**WORK REQUEST**
List all lines in the material below that contain "depth".

LISTED ENTRIES START

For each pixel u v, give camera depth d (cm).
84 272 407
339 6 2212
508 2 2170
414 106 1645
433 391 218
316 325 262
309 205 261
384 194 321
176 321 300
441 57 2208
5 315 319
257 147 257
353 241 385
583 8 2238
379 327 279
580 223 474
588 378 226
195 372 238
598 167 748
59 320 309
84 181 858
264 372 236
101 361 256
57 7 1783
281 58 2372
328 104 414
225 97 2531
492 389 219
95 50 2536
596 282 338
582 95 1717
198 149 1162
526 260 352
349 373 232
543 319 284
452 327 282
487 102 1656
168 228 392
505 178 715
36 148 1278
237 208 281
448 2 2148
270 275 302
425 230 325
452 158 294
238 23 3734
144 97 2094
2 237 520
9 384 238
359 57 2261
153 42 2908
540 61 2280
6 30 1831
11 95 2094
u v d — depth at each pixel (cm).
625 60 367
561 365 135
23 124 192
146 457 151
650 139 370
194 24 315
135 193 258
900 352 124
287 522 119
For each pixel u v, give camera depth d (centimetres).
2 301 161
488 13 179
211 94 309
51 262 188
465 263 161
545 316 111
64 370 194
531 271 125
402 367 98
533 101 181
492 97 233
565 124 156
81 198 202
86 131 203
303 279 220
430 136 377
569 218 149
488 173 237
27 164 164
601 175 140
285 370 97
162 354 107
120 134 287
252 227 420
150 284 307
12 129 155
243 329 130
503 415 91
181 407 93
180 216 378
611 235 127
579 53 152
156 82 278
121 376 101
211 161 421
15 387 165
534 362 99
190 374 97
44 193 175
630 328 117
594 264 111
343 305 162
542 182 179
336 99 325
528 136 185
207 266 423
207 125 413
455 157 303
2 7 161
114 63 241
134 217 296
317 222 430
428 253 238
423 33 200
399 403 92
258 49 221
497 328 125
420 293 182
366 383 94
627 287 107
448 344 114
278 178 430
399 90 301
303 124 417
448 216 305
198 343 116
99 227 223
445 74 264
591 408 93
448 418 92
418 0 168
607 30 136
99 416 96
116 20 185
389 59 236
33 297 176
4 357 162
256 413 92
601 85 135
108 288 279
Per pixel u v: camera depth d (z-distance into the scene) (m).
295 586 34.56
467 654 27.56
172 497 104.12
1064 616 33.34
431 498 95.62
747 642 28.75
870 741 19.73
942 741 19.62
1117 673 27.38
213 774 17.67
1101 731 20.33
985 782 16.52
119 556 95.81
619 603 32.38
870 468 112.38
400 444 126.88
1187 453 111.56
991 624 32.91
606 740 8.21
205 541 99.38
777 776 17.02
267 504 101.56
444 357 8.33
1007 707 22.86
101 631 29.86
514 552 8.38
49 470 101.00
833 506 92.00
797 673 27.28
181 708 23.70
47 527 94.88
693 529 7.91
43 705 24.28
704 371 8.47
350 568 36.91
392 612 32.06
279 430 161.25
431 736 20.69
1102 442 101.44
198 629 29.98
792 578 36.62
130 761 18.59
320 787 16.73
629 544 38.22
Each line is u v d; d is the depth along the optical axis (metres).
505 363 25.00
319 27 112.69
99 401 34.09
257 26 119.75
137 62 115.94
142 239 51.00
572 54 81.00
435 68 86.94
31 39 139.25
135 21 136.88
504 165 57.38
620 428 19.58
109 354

LISTED ENTRIES END

**OUTPUT BELOW**
For each pixel u v, give camera depth d (cm).
u v d — depth at each pixel (cm).
For each pixel u v, give camera depth d (centimetres).
Per pixel u v: camera depth d (z-distance into the scene) (m).
Each line is u v d; d is the depth along the optical axis (metres).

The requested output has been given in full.